··· Entries provided ···
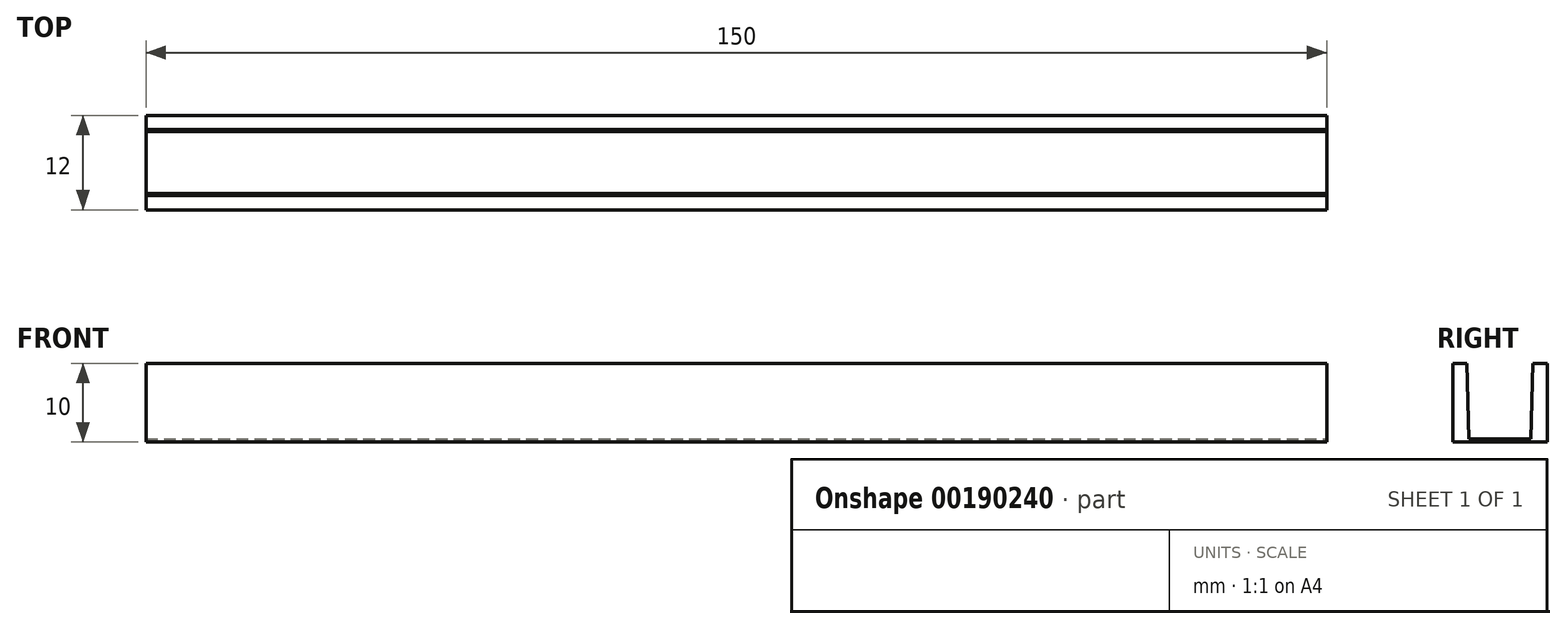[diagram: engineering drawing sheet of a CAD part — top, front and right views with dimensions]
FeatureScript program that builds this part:
annotation { "Feature Type Name" : "Feature", "Feature Type Description" : "" }
export const myFeature = defineFeature(function(context is Context, id is Id, definition is map)
    precondition{}
    {
        {
            var Q0;
            Q0=qCreatedBy(makeId("Top.planeOp"),FACE);
            var sketch = newSketch(context, id + "F0", { "sketchPlane" : qUnion([Q0])});
            skLineSegment(sketch, "E0", {"start": v(-75, 0) * mm, "end": v(75, 0) * mm});
            skSolve(sketch);
        }
        {
            var Q0;
            Q0=qCreatedBy(makeId("Right.planeOp"),FACE);
            var sketch = newSketch(context, id + "F1", { "sketchPlane" : qUnion([Q0])});
            skLineSegment(sketch, "E1", {"start": v(-6, 0) * mm, "end": v(6, 0) * mm});
            skLineSegment(sketch, "E2", {"start": v(6, 0) * mm, "end": v(6, 10) * mm});
            skLineSegment(sketch, "E3", {"start": v(6, 10) * mm, "end": v(4.2, 10) * mm});
            skLineSegment(sketch, "E4", {"start": v(4.2, 10) * mm, "end": v(3.95, 0.4) * mm});
            skLineSegment(sketch, "E5", {"start": v(3.95, 0.4) * mm, "end": v(-3.95, 0.4) * mm});
            skLineSegment(sketch, "E6", {"start": v(-3.95, 0.4) * mm, "end": v(-4.2, 10) * mm});
            skLineSegment(sketch, "E7", {"start": v(-4.2, 10) * mm, "end": v(-6, 10) * mm});
            skLineSegment(sketch, "E8", {"start": v(-6, 10) * mm, "end": v(-6, 0) * mm});
            skPoint(sketch, "E9", {"position": v(0, 0.4) * mm});
            skSolve(sketch);
        }
        {
            var Q0;
            Q0=makeQuery(id+"F1.imprint","IMPRINT",FACE,{"disambiguationData":[TD([[makeQuery(id+"F1.imprint","IMPRINT",EDGE,{"derivedFrom":sQuery(id+"F1.wireOp",EDGE,"E1")}),1.0]])]});
            var Q1;
            Q1=sQuery(id+"F0.wireOp",EDGE,"E0");
            sweep(context, id + "F2", {"profiles" : qUnion([Q0]), "path" : qUnion([Q1])});
        }
    });
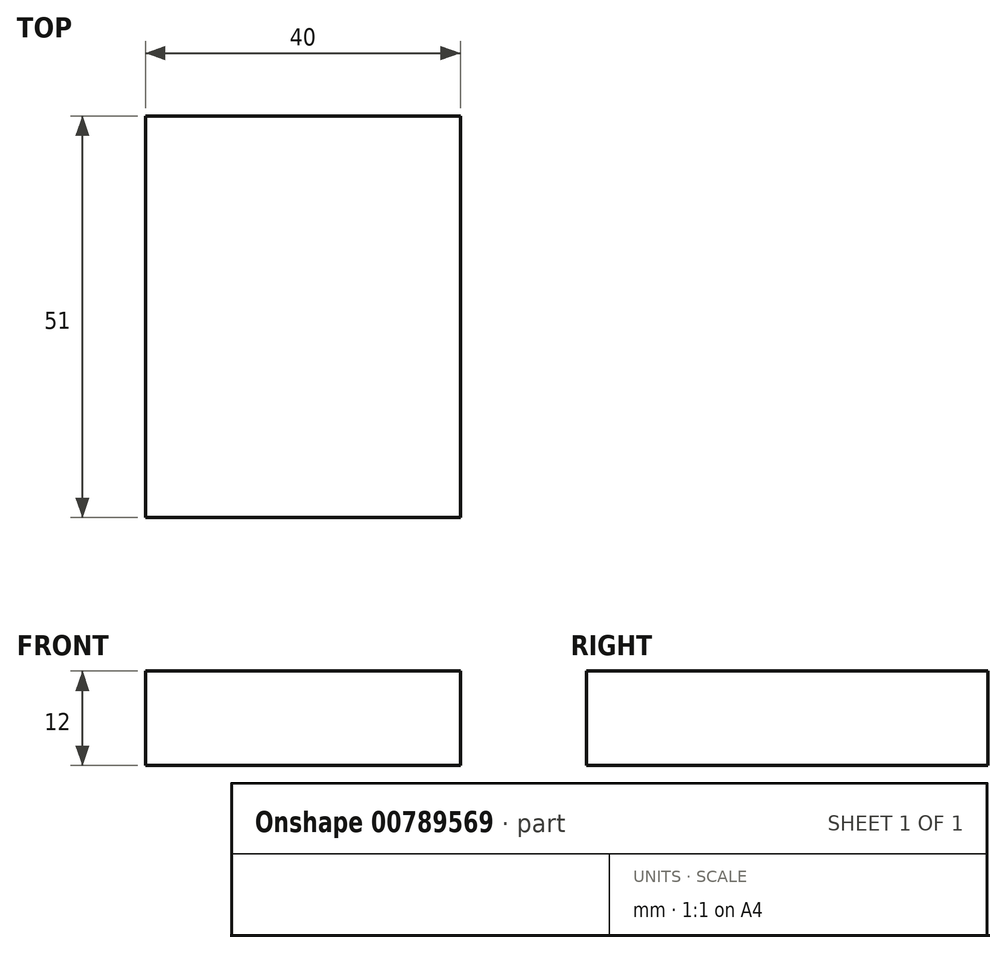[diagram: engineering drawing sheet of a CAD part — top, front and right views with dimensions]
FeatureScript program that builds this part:
annotation { "Feature Type Name" : "Feature", "Feature Type Description" : "" }
export const myFeature = defineFeature(function(context is Context, id is Id, definition is map)
    precondition{}
    {
        {
            var Q0;
            Q0=qCreatedBy(makeId("Front.planeOp"),FACE);
            var sketch = newSketch(context, id + "F0", { "sketchPlane" : qUnion([Q0])});
            skLineSegment(sketch, "E0.top", {"start": v(-34.97, 50.47) * mm, "end": v(-74.97, 50.47) * mm});
            skLineSegment(sketch, "E0.left", {"start": v(-34.97, 38.47) * mm, "end": v(-34.97, 50.47) * mm});
            skLineSegment(sketch, "E0.right", {"start": v(-74.97, 38.47) * mm, "end": v(-74.97, 50.47) * mm});
            skLineSegment(sketch, "E1", {"start": v(-74.97, 38.47) * mm, "end": v(-34.97, 38.47) * mm});
            skLineSegment(sketch, "E2.bottom", {"start": v(-74.5, -39.04) * mm, "end": v(-34.5, -39.04) * mm});
            skLineSegment(sketch, "E2.top", {"start": v(-74.5, -48.74) * mm, "end": v(-34.5, -48.74) * mm});
            skLineSegment(sketch, "E2.left", {"start": v(-74.5, -39.04) * mm, "end": v(-74.5, -48.74) * mm});
            skLineSegment(sketch, "E2.right", {"start": v(-34.5, -39.04) * mm, "end": v(-34.5, -48.74) * mm});
            skSolve(sketch);
        }
        {
            var Q0;
            Q0=makeQuery(id+"F0.imprint","IMPRINT",FACE,{"disambiguationData":[TD([[makeQuery(id+"F0.imprint","IMPRINT",EDGE,{"derivedFrom":sQuery(id+"F0.wireOp",EDGE,"E0.top")}),1.0]])]});
            var Q1;
            Q1=makeQuery(id+"F0.imprint","IMPRINT",FACE,{"disambiguationData":[TD([[makeQuery(id+"F0.imprint","IMPRINT",EDGE,{"derivedFrom":sQuery(id+"F0.wireOp",EDGE,"Oe4yk0z0-zHRJ-YtK5-qJxb-ESC1CReS1kv6.top")}),1.0]])]});
            extrude(context, id + "F1", {"entities" : qUnion([Q0, Q1]), "depth" : 51 * mm, "offsetDistance" : 25 * mm});
        }
    });
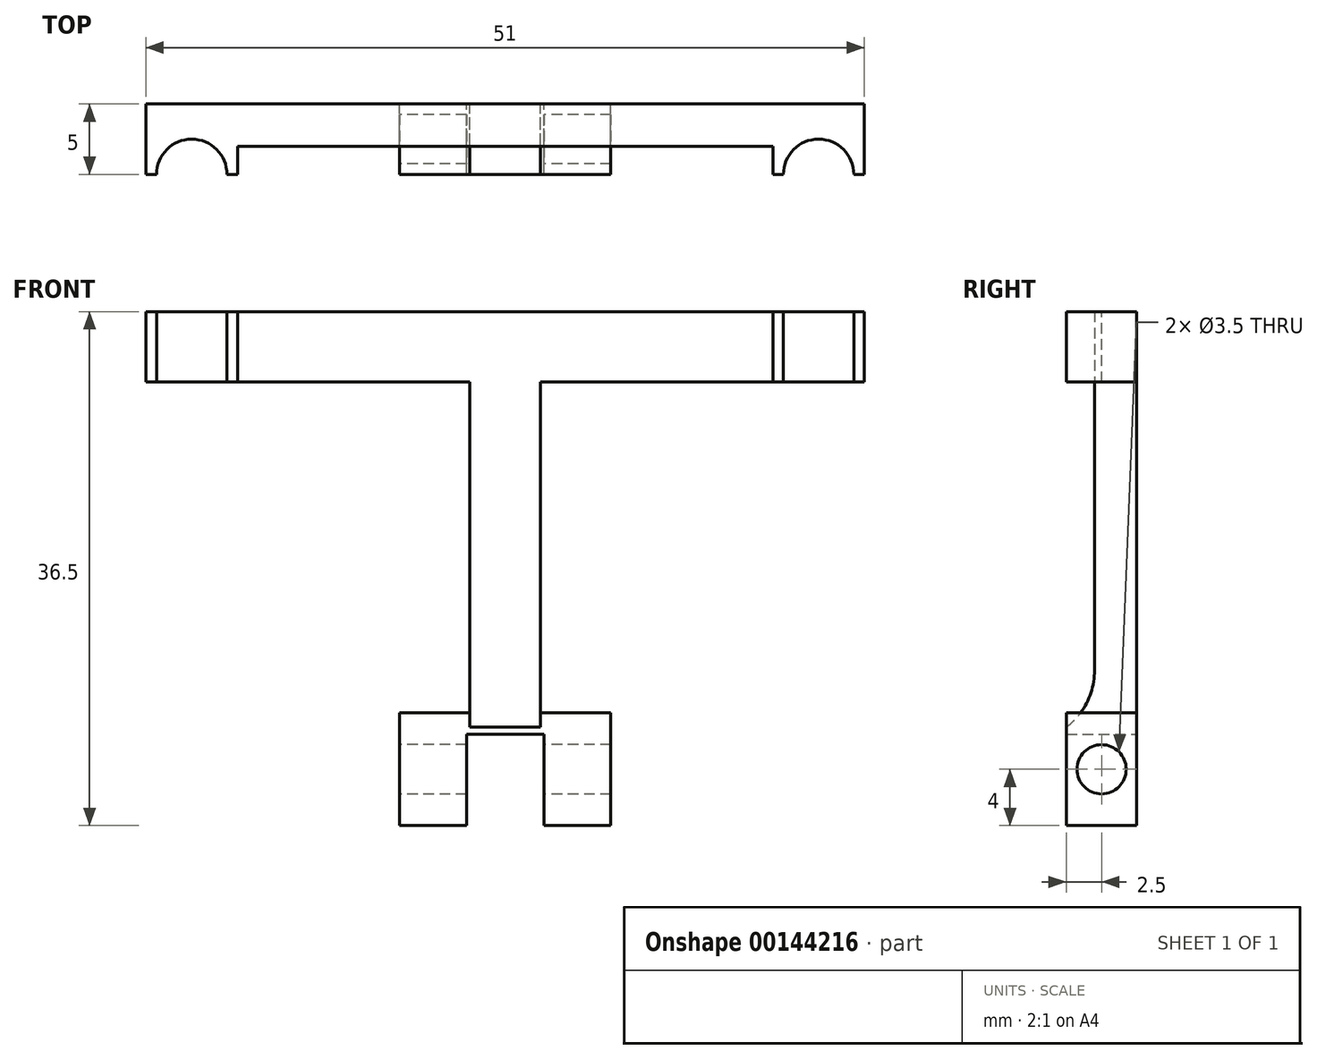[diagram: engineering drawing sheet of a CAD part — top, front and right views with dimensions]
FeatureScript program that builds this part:
annotation { "Feature Type Name" : "Feature", "Feature Type Description" : "" }
export const myFeature = defineFeature(function(context is Context, id is Id, definition is map)
    precondition{}
    {
        {
            var Q0;
            Q0=qCreatedBy(makeId("Front.planeOp"),FACE);
            var sketch = newSketch(context, id + "F0", { "sketchPlane" : qUnion([Q0])});
            skLineSegment(sketch, "E0.bottom", {"start": v(2.5, 15) * mm, "end": v(-2.5, 15) * mm});
            skLineSegment(sketch, "E0.top", {"start": v(2.5, -15) * mm, "end": v(-2.5, -15) * mm});
            skLineSegment(sketch, "E0.left", {"start": v(2.5, 15) * mm, "end": v(2.5, -15) * mm});
            skLineSegment(sketch, "E0.right", {"start": v(-2.5, 15) * mm, "end": v(-2.5, -15) * mm});
            skPoint(sketch, "E0.middle", {"position": v(0, 0) * mm});
            skLineSegment(sketch, "E1.bottom", {"start": v(7.5, -19) * mm, "end": v(-7.5, -19) * mm});
            skLineSegment(sketch, "E1.top", {"start": v(7.5, -11) * mm, "end": v(-7.5, -11) * mm});
            skLineSegment(sketch, "E1.left", {"start": v(7.5, -19) * mm, "end": v(7.5, -11) * mm});
            skLineSegment(sketch, "E1.right", {"start": v(-7.5, -19) * mm, "end": v(-7.5, -11) * mm});
            skPoint(sketch, "E1.middle", {"position": v(0, -15) * mm});
            skLineSegment(sketch, "E2.bottom", {"start": v(-25.5, 17.5) * mm, "end": v(25.5, 17.5) * mm});
            skLineSegment(sketch, "E2.top", {"start": v(-25.5, 12.5) * mm, "end": v(25.5, 12.5) * mm});
            skLineSegment(sketch, "E2.left", {"start": v(-25.5, 17.5) * mm, "end": v(-25.5, 12.5) * mm});
            skLineSegment(sketch, "E2.right", {"start": v(25.5, 17.5) * mm, "end": v(25.5, 12.5) * mm});
            skPoint(sketch, "E2.middle", {"position": v(0, 15) * mm});
            skSolve(sketch);
        }
        {
            var Q0;
            Q0 = qSketchRegion(id + "F0", true);
            extrude(context, id + "F1", {"entities" : qUnion([Q0]), "depth" : 5 * mm});
        }
        {
            var Q0;
            Q0=makeQuery(id+"F1.opExtrude","SWEPT_FACE",FACE,{"disambiguationData":[OSD([sQuery(id+"F0.wireOp",EDGE,"E1.bottom")])]});
            var sketch = newSketch(context, id + "F2", { "sketchPlane" : qUnion([Q0])});
            skLineSegment(sketch, "E3.bottom", {"start": v(-2.75, 5) * mm, "end": v(2.75, 5) * mm});
            skLineSegment(sketch, "E3.top", {"start": v(-2.75, -0.68) * mm, "end": v(2.75, -0.68) * mm});
            skLineSegment(sketch, "E3.left", {"start": v(-2.75, 5) * mm, "end": v(-2.75, -0.68) * mm});
            skLineSegment(sketch, "E3.right", {"start": v(2.75, 5) * mm, "end": v(2.75, -0.68) * mm});
            skPoint(sketch, "E3.middle", {"position": v(0, 2.16) * mm});
            skSolve(sketch);
        }
        {
            var Q0;
            Q0 = qSketchRegion(id + "F2", true);
            extrude(context, id + "F3", {"entities" : qUnion([Q0]), "operationType" : NewBodyOperationType.REMOVE, "oppositeDirection" : true, "depth" : 6.5 * mm});
        }
        {
            var Q0;
            Q0=makeQuery(id+"F1.opExtrude","SWEPT_FACE",FACE,{"disambiguationData":[OSD([sQuery(id+"F0.wireOp",EDGE,"E1.right")])]});
            var sketch = newSketch(context, id + "F4", { "sketchPlane" : qUnion([Q0])});
            skLineSegment(sketch, "E4", {"start": v(5, -15) * mm, "end": v(0, -15) * mm, "construction": true});
            skLineSegment(sketch, "E5", {"start": v(2.5, -11) * mm, "end": v(2.5, -19) * mm, "construction": true});
            skCircle(sketch, "E6", {"center": v(2.5, -15) * mm, "radius": 1.75 * mm});
            skSolve(sketch);
        }
        {
            var Q0;
            Q0 = qSketchRegion(id + "F4", true);
            extrude(context, id + "F5", {"entities" : qUnion([Q0]), "operationType" : NewBodyOperationType.REMOVE, "oppositeDirection" : true, "depth" : 25.4 * mm});
        }
        {
            var Q0;
            Q0=makeQuery(id+"F1.opExtrude","CAP_FACE",FACE,{"disambiguationData":[OSD([sQuery(id+"F0.wireOp",EDGE,"E0.left"),sQuery(id+"F0.wireOp",EDGE,"E0.right"),sQuery(id+"F0.wireOp",EDGE,"E1.bottom"),sQuery(id+"F0.wireOp",EDGE,"E1.top"),sQuery(id+"F0.wireOp",EDGE,"E1.left"),sQuery(id+"F0.wireOp",EDGE,"E1.right"),sQuery(id+"F0.wireOp",EDGE,"E2.bottom"),sQuery(id+"F0.wireOp",EDGE,"E2.top"),sQuery(id+"F0.wireOp",EDGE,"E2.left"),sQuery(id+"F0.wireOp",EDGE,"E2.right")])],"isStart":false});
            var sketch = newSketch(context, id + "F6", { "sketchPlane" : qUnion([Q0])});
            skLineSegment(sketch, "E7.bottom", {"start": v(-2.5, -12) * mm, "end": v(2.5, -12) * mm});
            skLineSegment(sketch, "E7.top", {"start": v(-2.5, 17.5) * mm, "end": v(2.5, 17.5) * mm});
            skLineSegment(sketch, "E7.left", {"start": v(-2.5, -12) * mm, "end": v(-2.5, 17.5) * mm});
            skLineSegment(sketch, "E7.right", {"start": v(2.5, -12) * mm, "end": v(2.5, 17.5) * mm});
            skLineSegment(sketch, "E8.bottom", {"start": v(-25.5, 12.5) * mm, "end": v(25.5, 12.5) * mm});
            skLineSegment(sketch, "E8.top", {"start": v(-25.5, 17.5) * mm, "end": v(25.5, 17.5) * mm});
            skLineSegment(sketch, "E8.left", {"start": v(-25.5, 12.5) * mm, "end": v(-25.5, 17.5) * mm});
            skLineSegment(sketch, "E8.right", {"start": v(25.5, 12.5) * mm, "end": v(25.5, 17.5) * mm});
            skSolve(sketch);
        }
        {
            var Q0;
            Q0 = qSketchRegion(id + "F6", true);
            extrude(context, id + "F7", {"entities" : qUnion([Q0]), "operationType" : NewBodyOperationType.REMOVE, "oppositeDirection" : true, "depth" : 2 * mm});
        }
        {
            var Q0;
            Q0=makeQuery(id+"F7.boolean.opBoolean","COPY",EDGE,{"derivedFrom":makeQuery(id+"F7.opExtrude","CAP_EDGE",EDGE,{"disambiguationData":[OSD([sQuery(id+"F6.wireOp",EDGE,"E7.bottom")])],"isStart":false})});
            fillet(context, id + "F8", {"entities" : qUnion([Q0]), "radius" : 5.08 * mm, "tangentPropagation" : true, "allowEdgeOverflow" : false});
        }
        {
            var Q0;
            Q0=makeQuery(id+"F7.boolean.opBoolean","COPY",FACE,{"derivedFrom":makeQuery(id+"F7.opExtrude","CAP_FACE",FACE,{"disambiguationData":[OSD([sQuery(id+"F6.wireOp",EDGE,"E7.bottom"),sQuery(id+"F6.wireOp",EDGE,"E7.left"),sQuery(id+"F6.wireOp",EDGE,"E7.right"),sQuery(id+"F6.wireOp",EDGE,"E8.bottom"),sQuery(id+"F6.wireOp",EDGE,"E8.top"),sQuery(id+"F6.wireOp",EDGE,"E8.left"),sQuery(id+"F6.wireOp",EDGE,"E8.right")])],"isStart":false})});
            var sketch = newSketch(context, id + "F9", { "sketchPlane" : qUnion([Q0])});
            skLineSegment(sketch, "E9.bottom", {"start": v(25.5, 17.5) * mm, "end": v(19, 17.5) * mm});
            skLineSegment(sketch, "E9.top", {"start": v(25.5, 12.5) * mm, "end": v(19, 12.5) * mm});
            skLineSegment(sketch, "E9.left", {"start": v(25.5, 17.5) * mm, "end": v(25.5, 12.5) * mm});
            skLineSegment(sketch, "E9.right", {"start": v(19, 17.5) * mm, "end": v(19, 12.5) * mm});
            skLineSegment(sketch, "E10.MirrorCS", {"start": v(-25.5, 12.5) * mm, "end": v(-19, 12.5) * mm});
            skLineSegment(sketch, "E11.MirrorCS", {"start": v(-19, 17.5) * mm, "end": v(-19, 12.5) * mm});
            skLineSegment(sketch, "E12.MirrorCS", {"start": v(-25.5, 17.5) * mm, "end": v(-19, 17.5) * mm});
            skLineSegment(sketch, "E13.MirrorCS", {"start": v(-25.5, 17.5) * mm, "end": v(-25.5, 12.5) * mm});
            skSolve(sketch);
        }
        {
            var Q0;
            Q0 = qSketchRegion(id + "F9", true);
            extrude(context, id + "F10", {"entities" : qUnion([Q0]), "operationType" : NewBodyOperationType.ADD, "depth" : 2 * mm});
        }
        {
            var Q0;
            Q0=makeQuery(id+"F10.boolean.opBoolean","MERGE",FACE,{"derivedFrom":[makeQuery(id+"F1.opExtrude","SWEPT_FACE",FACE,{"disambiguationData":[OSD([sQuery(id+"F0.wireOp",EDGE,"E2.bottom")])]}),makeQuery(id+"F10.opExtrude","SWEPT_FACE",FACE,{"disambiguationData":[OSD([sQuery(id+"F9.wireOp",EDGE,"E9.bottom")])]})]});
            var sketch = newSketch(context, id + "F11", { "sketchPlane" : qUnion([Q0])});
            skCircle(sketch, "E14", {"center": v(22.25, -5) * mm, "radius": 2.5 * mm});
            skCircle(sketch, "E15.MirrorC", {"center": v(-22.25, -5) * mm, "radius": 2.5 * mm});
            skSolve(sketch);
        }
        {
            var Q0;
            Q0 = qSketchRegion(id + "F11", true);
            extrude(context, id + "F12", {"entities" : qUnion([Q0]), "operationType" : NewBodyOperationType.REMOVE, "endBound" : BoundingType.THROUGH_ALL, "oppositeDirection" : true, "depth" : 25.4 * mm});
        }
    });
···
Task brief =>
Copy out each line above that contains the string "boolean". Case counts.

Written solution =>
            Q0=makeQuery(id+"F7.boolean.opBoolean","COPY",EDGE,{"derivedFrom":makeQuery(id+"F7.opExtrude","CAP_EDGE",EDGE,{"disambiguationData":[OSD([sQuery(id+"F6.wireOp",EDGE,"E7.bottom")])],"isStart":false})});
            Q0=makeQuery(id+"F7.boolean.opBoolean","COPY",FACE,{"derivedFrom":makeQuery(id+"F7.opExtrude","CAP_FACE",FACE,{"disambiguationData":[OSD([sQuery(id+"F6.wireOp",EDGE,"E7.bottom"),sQuery(id+"F6.wireOp",EDGE,"E7.left"),sQuery(id+"F6.wireOp",EDGE,"E7.right"),sQuery(id+"F6.wireOp",EDGE,"E8.bottom"),sQuery(id+"F6.wireOp",EDGE,"E8.top"),sQuery(id+"F6.wireOp",EDGE,"E8.left"),sQuery(id+"F6.wireOp",EDGE,"E8.right")])],"isStart":false})});
            Q0=makeQuery(id+"F10.boolean.opBoolean","MERGE",FACE,{"derivedFrom":[makeQuery(id+"F1.opExtrude","SWEPT_FACE",FACE,{"disambiguationData":[OSD([sQuery(id+"F0.wireOp",EDGE,"E2.bottom")])]}),makeQuery(id+"F10.opExtrude","SWEPT_FACE",FACE,{"disambiguationData":[OSD([sQuery(id+"F9.wireOp",EDGE,"E9.bottom")])]})]});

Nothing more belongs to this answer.